Times Tower, the headquarters of the KRA, in Nairobi. FILE PHOTO | NMG

The tax system of a country plays a critical role in attracting foreign investments.

Towards this end, most developing countries have taken steps to streamline their tax systems to reduce grey areas, which are the main sources of tax disputes. Kenya seems to be lagging on this especially when it comes to the contentious issue of value added tax (VAT) on ‘exported services’.

The VAT status of a supply depends on two things: the classification of the supply as per the VAT law (standard-rated, exempt or zero-rated) and the person to whom the supply is made.

Supplies retain their intrinsic VAT character as classified in law unless they are made to persons or institutions exempted from paying VAT or to persons outside Kenya, the latter being “exports”.

For a long time, this principle has been the subject of numerous disputes between the KRA and tax payers especially on what constitutes ‘exported services’.

The current VAT law is imprecise and loosely worded making it open to divergent interpretations.
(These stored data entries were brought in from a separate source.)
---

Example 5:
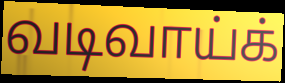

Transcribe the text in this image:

வடிவாய்க்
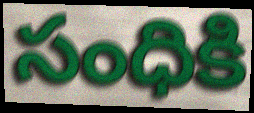
సంధికి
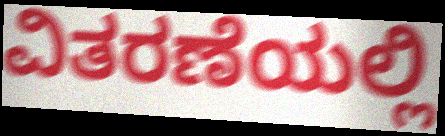
ವಿತರಣೆಯಲ್ಲಿ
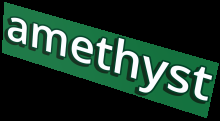
amethyst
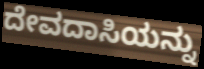
ದೇವದಾಸಿಯನ್ನು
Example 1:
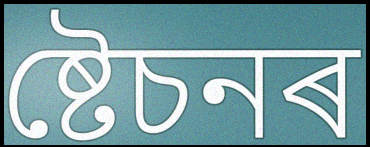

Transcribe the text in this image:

ষ্টেচনৰ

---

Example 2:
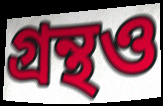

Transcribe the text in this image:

গ্ৰন্থও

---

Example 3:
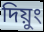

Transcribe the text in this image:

দিয়ুং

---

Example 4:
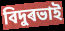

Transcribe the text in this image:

বিদুৰভাই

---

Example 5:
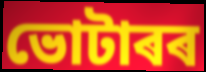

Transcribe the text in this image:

ভোটাৰৰ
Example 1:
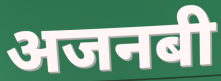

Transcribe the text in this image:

अजनबी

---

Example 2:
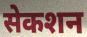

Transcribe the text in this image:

सेकशन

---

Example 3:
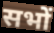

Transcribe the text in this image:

सभों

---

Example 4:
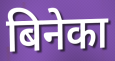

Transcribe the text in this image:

बिनेका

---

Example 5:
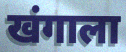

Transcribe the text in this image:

खंगाला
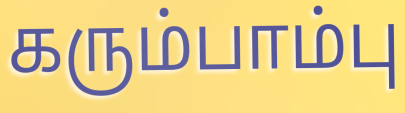
கரும்பாம்பு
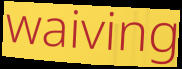
waiving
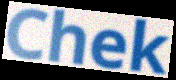
Chek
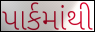
પાર્કમાંથી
The KRA usually applies the mischief rule of interpretation, taking into account the immense pressure exerted by the government on tax collection targets.

To KRA, every penny they can squeeze out of the taxpayer counts regardless (at least seemingly) of the economic ramifications.
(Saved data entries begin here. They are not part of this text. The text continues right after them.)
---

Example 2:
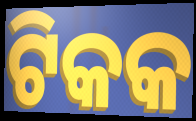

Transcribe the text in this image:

ଟିକକ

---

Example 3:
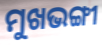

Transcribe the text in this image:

ମୁଖଭଙ୍ଗୀ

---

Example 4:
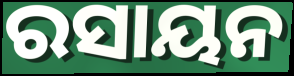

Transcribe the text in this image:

ରସାୟନ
The law defines ‘exported services’ as services provided by a registered person, for ‘use or consumption’ outside Kenya. The phrase “use or consumption” is not defined in law, thus leaving room for divergent interpretation.

The VAT Regulations 2017, which were meant to clarify the law have instead aggravated the situation. They appear to contradict the express provisions of the VAT Act 2013 in an attempt to justify KRA’s position.
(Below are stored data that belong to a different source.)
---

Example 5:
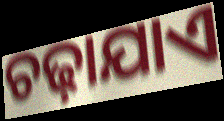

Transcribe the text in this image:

ଚଢ଼ାଯାଏ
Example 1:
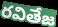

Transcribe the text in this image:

రవితేజ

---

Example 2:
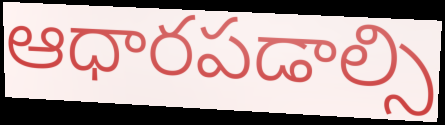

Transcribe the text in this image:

According to the rules, an export of service does not include services provided in Kenya but paid for by a person who is not a resident in Kenya. As such, it is not relevant that the person who requested and paid for the services is outside the country and that he will use the advice (in whatever form) to make a decision while outside Kenya.

The taxman has completely ignored the principle of exportation of services. According to him, export of services occurs only if the supplier of the service physically leaves the customs jurisdiction of Kenya and delivers the service to a recipient outside Kenya.

This understanding is erroneous and does not reflect the spirit and intention of the underlying legislation.

In the wake of technological advancements, it is possible to supply a service to a consumer who is outside Kenya.

Most multinationals adopt models that include provision of intra-group services, recharges and shared service centres to cut on operational cost through economies of scale and specialisation.

It is common knowledge that most of these multinationals prefer Nairobi as the best place to set up their head offices. This means that, being the heart of their operations, most of these intragroup services would be performed from Kenya.

Going by KRA’s interpretation, these services would be vatable at the standard rate, making them 16 per cent more expensive. It is this fear of increased cost due to the VAT liability as well as fear of disputes with the KRA that has had immense impact on the decision of their choice of location for head offices.

KRA should adopt a longer term view and not focus only on immediate gains derived from the VAT revenue, in order to support Nairobi as a preferred destination for foreign investors.

Patrick Murimi is Senior Tax Associate at KN Law LLP.